The problem: Write out the lines in every record below as a JSON list of strings, one string per line, skipping blank lines. Leave the pictures out of the answer.
++++ Information provided
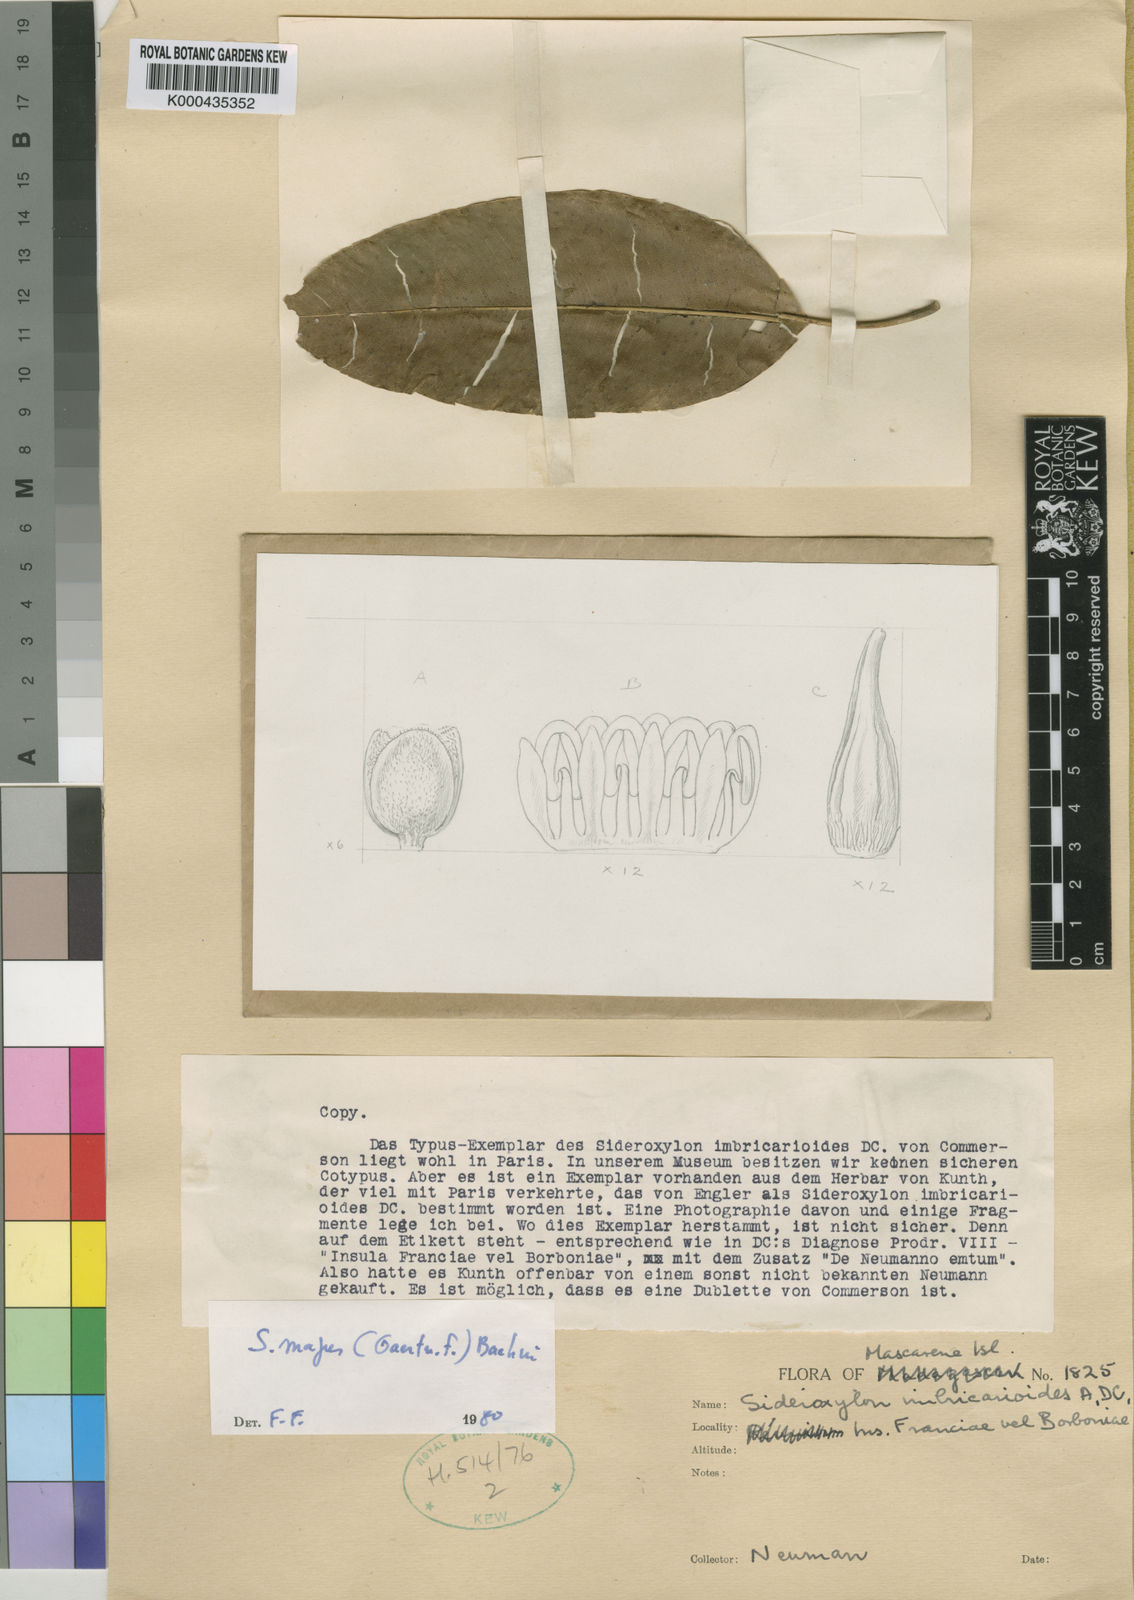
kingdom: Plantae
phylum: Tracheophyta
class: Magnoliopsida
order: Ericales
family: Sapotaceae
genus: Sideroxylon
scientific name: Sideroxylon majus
++++++++
Result for this task:
[
  "kingdom: Plantae",
  "phylum: Tracheophyta",
  "class: Magnoliopsida",
  "order: Ericales",
  "family: Sapotaceae",
  "genus: Sideroxylon",
  "scientific name: Sideroxylon majus"
]